Léa Harvey est coincée au Pérou. La résidente de Québec doit rester dans son auberge de jeunesse pour les quinze prochains jours, interdiction de sortir même pour faire l’épicerie.

Coincée au Pérou, une résidente de Québec souhaite de l'aide du gouvernement

Léa Harvey est coincée au Pérou.
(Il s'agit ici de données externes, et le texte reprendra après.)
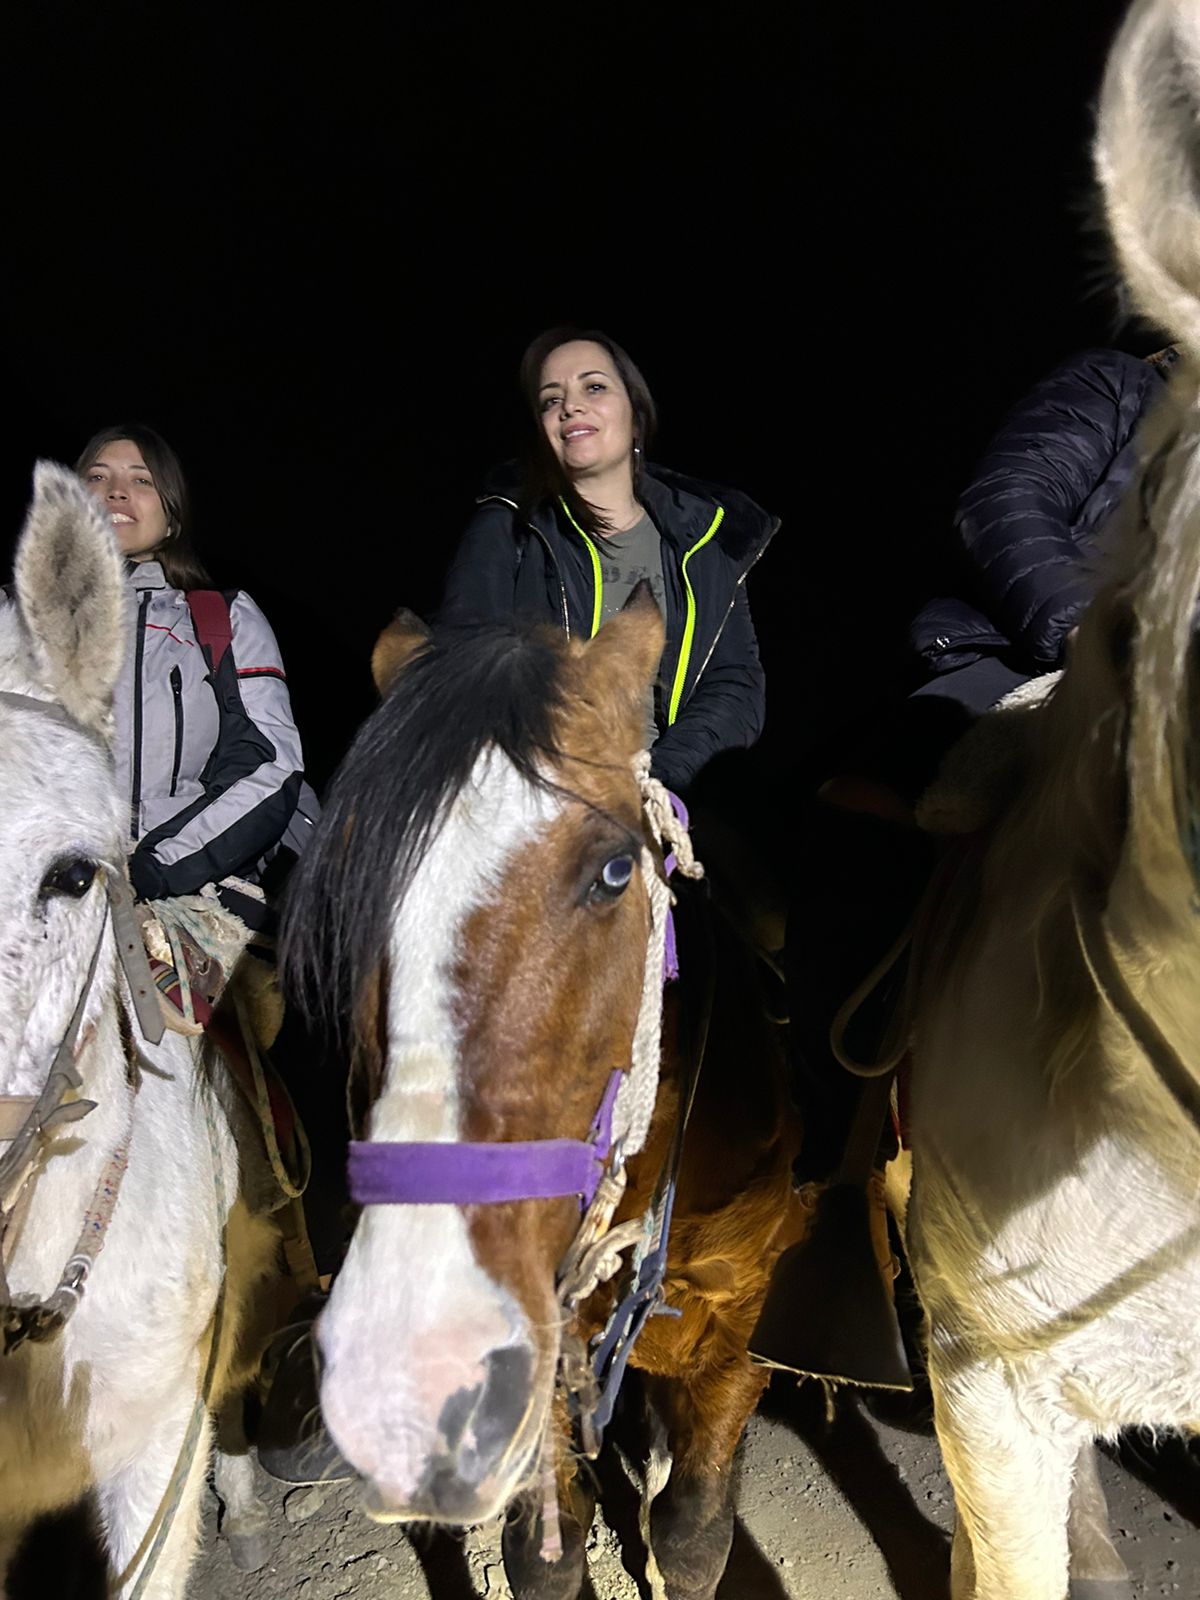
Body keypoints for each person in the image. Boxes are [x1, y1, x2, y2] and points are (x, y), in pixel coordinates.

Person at [756, 344, 1182, 1386]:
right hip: (1040, 658)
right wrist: (1099, 643)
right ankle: (832, 1161)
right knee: (866, 823)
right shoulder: (1117, 388)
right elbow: (1005, 502)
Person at [439, 326, 778, 795]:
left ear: (635, 415)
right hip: (537, 797)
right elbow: (464, 665)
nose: (570, 406)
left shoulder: (706, 541)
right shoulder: (509, 525)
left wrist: (656, 782)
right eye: (550, 400)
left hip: (659, 796)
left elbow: (735, 684)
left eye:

La résidente de Québec doit rester dans son auberge de jeunesse pour les quinze prochains jours, interdiction de sortir même pour faire l’épicerie. Son retour à la maison demeure incertain.

Le président du Pérou a annoncé dimanche soir la fermeture des frontières pour lundi à minuit. Léa avait 24 heures pour trouver une solution.

«Les vols possibles vers Montréal sont tous vendus, ils sont 2000 $ minimum avec deux escales dans certaines villes qui ont fermé les frontières», a-t-elle écrit par message au Soleil.

Léa doit donc demeurer dans son petit hôtel pour les deux prochaines semaines, si elle sort, elle ne peut plus rentrer. Elle avait pourtant un billet de retour pour revenir le plus rapidement possible, comme l'avait demandé le gouvernement du Canada. Un vol de Cuzco vers Québec mardi soir, donc trop tard pour l'utiliser. 

«Certains hôtels à Cuzco ont fermé complètement, laissant seulement quatre heures aux voyageurs et voyageuses pour se trouver un autre hébergement. Doivent-ils dormir dans la rue s’il n’y a plus de places dans les hostels? Bref, je suis en sécurité et j’ai tout ce dont j’ai besoin. J’espère que le gouvernement agira d’une quelconque façon, qu'ils fassent quelque chose pour venir nous chercher.»

Heureusement, elle n’est pas seule. Elle et trois autres Québécois rencontrés au Pérou se retrouvent dans la même situation, ils se tiennent ensemble. Parmi eux, un autre résident de Québec, Owen Bouchard.

Léa essaie depuis lundi matin de contacter l’Ambassade du Canada, afin d’obtenir de l’aide de son pays. Aucune réponse claire. L’ambassade pourra les aider si le groupe manque de nourriture, mais pas d’information concernant un possible retour à la maison en sécurité.  

En isolement, ils remarquent par la fenêtre que d’autres voyageurs tentent d’entrer dans l’auberge de jeunesse pour y trouver refuge. L’accès ne leur est pas accordé. Les policiers se promènent même pour ordonner à tout le monde de rester à l'intérieur.

La voyageuse s’était envolée pour le Pérou au début du mois de mars, avant que la crise prenne une tournure plus importante. «Je ne pensais pas que la situation allait dégénérer aussi rapidement en Amérique du Sud, il n’y avait pas beaucoup de cas quand je suis partie. Je me sentais heureuse de réaliser un de mes rêves d’avoir été sur les cinq continents avant mes 25 ans», a-t-elle aussi confié au Soleil. 

Le Pérou avait d’abord fermé ses frontières aux voyageurs de l’Europe et de l’Asie. Tout comme le Canada, la situation a évolué très rapidement. 

L’Argentine et la Colombie ont aussi choisi de fermer complètement leurs frontières. Le président péruvien a aussi fait savoir que le pays avait enregistré 71 cas de coronavirus jusqu’à présent.